-- Start of GIVEN TEXT --

Mint.com has freshened up and is back with a new look, strategy, and potentially a new business model. One of the original Fintech pioneers, who was bought by Intuit in 2009, is looking to re-enter the Fintech conversation, which is why we analyze Mint’s Business Model.
Mint.com was one of the startup sensations of the 2000s, launching in September 2007, scaling to over 1 Million users, and being sold to Intuit in November 2019 for US$170mn. Before ‘growth hacking’ and ‘hustle’ were popularized in the mainstream lexicon around startups, Mint exemplified this mentality with a content-marketing strategy built around a personal finance blog, and a gregarious CEO who interviewed with anyone and everyone who was interested in the company, including local high-school newspapers.
A decade after splashing out for the company, Intuit seems ready to start pushing the product back into the market at a time when both Challenger Banks and other PFM (Personal Financial Management) apps are scaling-up their offerings.
How does Mint make money?
Mint’s original pitch was that it was a free personal financial management app for consumers, which was a huge upgrade over a spreadsheet. The founder himself spent his early days working 80+ hours per week and doing his personal finances on Sunday, manually, and that’s where the original idea came from.
I had a web development company. I used Quicken and Microsoft Money to manage my personal income and my business income, and I was pretty diligent about it. I did it every Sunday through college, and then I got really busy working at a another startup in Silicon Valley before Mint. Finally, I got back into it and Microsoft Money had downloaded about 500 transactions, but only 20% had been categorized.

-- End of GIVEN TEXT --

TO DO:
a: In what month and year did Mint.com launch, according to the Mint text?
b: Rewrite the part of the Mint text that begins with "Mint.com was one" and stops after "local high-school newspapers.", changing "personal finance blog" to "personal finance podcast".
Rely only on the Mint text and no outside knowledge.

-- Start of DATA EXCERPTS --

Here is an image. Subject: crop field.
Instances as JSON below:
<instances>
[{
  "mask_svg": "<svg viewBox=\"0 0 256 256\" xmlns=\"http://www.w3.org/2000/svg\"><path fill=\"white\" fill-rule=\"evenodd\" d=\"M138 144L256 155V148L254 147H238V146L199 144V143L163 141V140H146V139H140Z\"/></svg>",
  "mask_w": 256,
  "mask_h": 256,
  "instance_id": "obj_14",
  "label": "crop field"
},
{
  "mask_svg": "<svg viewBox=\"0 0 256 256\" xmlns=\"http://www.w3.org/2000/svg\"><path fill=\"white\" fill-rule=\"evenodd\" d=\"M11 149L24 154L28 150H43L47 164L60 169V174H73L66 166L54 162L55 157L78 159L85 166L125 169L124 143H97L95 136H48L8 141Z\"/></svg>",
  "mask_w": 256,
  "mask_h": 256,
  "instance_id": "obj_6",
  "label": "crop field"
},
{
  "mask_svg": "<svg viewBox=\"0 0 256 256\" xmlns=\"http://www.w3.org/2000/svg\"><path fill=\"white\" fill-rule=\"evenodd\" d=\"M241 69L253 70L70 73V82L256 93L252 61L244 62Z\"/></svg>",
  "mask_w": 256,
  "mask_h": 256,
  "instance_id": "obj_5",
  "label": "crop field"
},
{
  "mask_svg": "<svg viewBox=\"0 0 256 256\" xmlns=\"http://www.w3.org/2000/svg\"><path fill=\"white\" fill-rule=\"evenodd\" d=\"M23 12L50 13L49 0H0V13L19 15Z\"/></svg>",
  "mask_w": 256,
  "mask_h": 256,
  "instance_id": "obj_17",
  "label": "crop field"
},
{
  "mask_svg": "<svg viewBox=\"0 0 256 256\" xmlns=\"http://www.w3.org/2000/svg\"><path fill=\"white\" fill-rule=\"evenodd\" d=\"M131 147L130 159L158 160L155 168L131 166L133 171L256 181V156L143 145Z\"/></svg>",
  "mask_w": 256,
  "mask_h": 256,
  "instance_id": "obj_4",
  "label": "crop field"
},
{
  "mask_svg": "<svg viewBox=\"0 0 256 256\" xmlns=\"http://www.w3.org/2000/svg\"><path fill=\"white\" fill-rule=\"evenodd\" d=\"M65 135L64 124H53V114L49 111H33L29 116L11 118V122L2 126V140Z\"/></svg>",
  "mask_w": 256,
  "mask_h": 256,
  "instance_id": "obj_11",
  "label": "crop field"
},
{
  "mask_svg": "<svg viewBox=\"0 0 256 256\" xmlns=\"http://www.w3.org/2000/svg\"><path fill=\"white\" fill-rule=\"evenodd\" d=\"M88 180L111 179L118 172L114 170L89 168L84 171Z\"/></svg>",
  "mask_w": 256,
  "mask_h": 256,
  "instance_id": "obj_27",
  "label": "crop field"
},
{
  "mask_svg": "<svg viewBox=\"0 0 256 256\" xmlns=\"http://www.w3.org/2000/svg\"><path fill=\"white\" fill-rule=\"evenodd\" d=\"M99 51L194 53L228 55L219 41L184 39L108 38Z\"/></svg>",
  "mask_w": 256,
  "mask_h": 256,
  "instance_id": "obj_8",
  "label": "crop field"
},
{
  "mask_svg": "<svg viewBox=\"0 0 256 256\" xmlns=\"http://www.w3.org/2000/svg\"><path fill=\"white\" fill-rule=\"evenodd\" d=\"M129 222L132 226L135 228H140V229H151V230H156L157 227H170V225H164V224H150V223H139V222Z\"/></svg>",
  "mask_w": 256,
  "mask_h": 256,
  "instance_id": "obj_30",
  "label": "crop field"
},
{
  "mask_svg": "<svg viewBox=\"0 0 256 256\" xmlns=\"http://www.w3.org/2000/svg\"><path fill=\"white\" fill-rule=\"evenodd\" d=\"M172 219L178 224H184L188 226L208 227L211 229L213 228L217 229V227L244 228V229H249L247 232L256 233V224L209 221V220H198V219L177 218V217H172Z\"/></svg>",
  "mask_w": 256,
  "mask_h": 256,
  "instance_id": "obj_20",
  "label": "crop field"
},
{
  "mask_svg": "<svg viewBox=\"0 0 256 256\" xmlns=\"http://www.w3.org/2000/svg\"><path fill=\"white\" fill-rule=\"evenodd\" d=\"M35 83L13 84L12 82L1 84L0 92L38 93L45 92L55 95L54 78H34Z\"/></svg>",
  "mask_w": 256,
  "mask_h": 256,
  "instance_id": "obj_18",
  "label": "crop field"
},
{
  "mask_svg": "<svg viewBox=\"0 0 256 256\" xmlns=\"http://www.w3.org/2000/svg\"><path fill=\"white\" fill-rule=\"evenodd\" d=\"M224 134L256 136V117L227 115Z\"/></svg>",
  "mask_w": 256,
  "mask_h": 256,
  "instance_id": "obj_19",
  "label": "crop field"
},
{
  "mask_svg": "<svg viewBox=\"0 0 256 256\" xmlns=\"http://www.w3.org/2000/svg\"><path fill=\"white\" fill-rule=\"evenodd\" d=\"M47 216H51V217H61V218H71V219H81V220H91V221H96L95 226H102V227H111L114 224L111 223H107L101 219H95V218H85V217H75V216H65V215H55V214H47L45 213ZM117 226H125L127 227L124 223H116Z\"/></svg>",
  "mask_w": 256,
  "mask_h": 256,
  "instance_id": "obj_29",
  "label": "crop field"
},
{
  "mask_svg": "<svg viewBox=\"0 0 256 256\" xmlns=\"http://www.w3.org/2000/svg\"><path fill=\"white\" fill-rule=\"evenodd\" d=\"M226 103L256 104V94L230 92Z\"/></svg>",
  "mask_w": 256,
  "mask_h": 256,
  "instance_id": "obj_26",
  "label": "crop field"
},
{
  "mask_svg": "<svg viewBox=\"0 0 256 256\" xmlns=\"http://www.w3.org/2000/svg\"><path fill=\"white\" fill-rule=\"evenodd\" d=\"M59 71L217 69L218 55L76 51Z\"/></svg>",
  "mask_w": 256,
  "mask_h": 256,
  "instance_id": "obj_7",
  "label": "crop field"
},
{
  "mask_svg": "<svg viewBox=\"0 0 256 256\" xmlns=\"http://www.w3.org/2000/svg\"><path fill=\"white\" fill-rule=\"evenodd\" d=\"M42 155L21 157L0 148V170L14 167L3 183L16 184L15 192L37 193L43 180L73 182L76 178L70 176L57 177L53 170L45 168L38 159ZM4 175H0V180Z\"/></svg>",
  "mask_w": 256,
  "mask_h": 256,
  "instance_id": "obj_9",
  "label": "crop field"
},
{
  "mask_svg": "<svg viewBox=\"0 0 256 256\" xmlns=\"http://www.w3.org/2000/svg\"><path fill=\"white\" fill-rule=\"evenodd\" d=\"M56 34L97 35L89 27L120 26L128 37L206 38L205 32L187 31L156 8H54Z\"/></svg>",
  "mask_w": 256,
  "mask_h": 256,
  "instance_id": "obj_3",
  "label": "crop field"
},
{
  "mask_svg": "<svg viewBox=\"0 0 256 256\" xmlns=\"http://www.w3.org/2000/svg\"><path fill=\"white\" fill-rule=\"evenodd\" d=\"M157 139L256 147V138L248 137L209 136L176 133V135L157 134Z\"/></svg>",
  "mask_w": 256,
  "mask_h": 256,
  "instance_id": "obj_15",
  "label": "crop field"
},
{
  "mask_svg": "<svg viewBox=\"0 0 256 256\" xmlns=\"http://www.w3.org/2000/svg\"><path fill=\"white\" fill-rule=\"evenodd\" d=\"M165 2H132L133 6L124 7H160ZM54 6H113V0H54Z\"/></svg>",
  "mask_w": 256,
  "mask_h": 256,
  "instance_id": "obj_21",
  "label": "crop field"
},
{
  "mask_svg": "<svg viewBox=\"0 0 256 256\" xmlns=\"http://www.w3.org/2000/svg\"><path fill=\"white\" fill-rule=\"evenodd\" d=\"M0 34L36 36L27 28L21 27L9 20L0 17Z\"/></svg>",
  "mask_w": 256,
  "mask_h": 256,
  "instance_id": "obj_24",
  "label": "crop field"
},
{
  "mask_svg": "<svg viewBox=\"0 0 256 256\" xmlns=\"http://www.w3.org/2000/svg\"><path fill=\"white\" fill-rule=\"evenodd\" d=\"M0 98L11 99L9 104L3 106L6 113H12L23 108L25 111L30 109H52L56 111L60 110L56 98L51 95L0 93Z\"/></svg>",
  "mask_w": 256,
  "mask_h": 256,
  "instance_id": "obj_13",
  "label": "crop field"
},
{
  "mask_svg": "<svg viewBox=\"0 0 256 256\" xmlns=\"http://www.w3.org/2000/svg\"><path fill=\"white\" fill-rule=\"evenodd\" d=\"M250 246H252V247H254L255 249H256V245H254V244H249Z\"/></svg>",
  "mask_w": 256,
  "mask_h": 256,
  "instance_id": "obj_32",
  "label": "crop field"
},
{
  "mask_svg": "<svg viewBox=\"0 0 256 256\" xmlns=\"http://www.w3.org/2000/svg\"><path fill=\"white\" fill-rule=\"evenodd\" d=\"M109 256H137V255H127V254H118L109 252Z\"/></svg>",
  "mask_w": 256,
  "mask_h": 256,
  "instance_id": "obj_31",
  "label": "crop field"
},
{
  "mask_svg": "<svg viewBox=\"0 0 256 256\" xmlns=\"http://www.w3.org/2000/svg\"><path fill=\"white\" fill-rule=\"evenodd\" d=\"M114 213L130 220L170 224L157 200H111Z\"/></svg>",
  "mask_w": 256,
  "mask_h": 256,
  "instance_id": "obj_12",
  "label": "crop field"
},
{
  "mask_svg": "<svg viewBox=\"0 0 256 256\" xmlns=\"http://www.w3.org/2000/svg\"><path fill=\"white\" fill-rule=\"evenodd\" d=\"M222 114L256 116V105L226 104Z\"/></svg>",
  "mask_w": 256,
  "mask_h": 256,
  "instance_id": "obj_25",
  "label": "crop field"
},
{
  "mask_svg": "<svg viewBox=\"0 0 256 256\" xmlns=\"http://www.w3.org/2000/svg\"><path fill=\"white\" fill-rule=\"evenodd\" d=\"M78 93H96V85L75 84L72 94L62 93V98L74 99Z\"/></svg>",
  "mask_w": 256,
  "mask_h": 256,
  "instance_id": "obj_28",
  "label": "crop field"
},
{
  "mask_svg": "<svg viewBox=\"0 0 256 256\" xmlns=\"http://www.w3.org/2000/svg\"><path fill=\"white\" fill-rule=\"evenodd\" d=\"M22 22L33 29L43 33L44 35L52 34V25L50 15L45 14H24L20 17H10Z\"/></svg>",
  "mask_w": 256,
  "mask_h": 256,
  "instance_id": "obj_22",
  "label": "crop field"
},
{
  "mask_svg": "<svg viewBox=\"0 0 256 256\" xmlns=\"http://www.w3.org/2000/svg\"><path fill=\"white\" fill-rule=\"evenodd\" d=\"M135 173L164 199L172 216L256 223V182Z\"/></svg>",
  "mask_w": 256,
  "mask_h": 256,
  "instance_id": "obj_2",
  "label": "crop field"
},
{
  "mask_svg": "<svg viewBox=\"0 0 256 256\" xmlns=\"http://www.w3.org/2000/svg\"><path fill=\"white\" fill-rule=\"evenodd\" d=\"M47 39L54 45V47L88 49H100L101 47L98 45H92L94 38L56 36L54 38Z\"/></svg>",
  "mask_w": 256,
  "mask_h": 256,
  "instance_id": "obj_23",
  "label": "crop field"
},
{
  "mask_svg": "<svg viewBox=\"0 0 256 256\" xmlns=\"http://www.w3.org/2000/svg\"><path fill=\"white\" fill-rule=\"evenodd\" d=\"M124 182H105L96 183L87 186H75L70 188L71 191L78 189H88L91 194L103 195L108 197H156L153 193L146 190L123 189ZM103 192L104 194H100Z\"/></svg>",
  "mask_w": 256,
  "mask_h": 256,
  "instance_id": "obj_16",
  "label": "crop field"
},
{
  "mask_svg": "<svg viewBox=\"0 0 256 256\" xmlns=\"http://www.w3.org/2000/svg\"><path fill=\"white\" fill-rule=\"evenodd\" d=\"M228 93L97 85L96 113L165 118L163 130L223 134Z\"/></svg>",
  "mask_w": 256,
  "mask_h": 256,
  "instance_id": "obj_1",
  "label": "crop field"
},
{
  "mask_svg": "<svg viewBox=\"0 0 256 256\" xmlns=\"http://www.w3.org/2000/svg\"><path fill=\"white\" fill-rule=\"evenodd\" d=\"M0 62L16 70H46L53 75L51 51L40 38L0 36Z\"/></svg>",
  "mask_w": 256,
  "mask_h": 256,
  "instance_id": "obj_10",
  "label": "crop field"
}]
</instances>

-- End of DATA EXCERPTS --

RESULTS OF THE EXERCISE:
a: September 2007.

b:
Mint.com was one of the startup sensations of the 2000s, launching in September 2007, scaling to over 1 Million users, and being sold to Intuit in November 2019 for US$170mn. Before ‘growth hacking’ and ‘hustle’ were popularized in the mainstream lexicon around startups, Mint exemplified this mentality with a content-marketing strategy built around a personal finance podcast, and a gregarious CEO who interviewed with anyone and everyone who was interested in the company, including local high-school newspapers.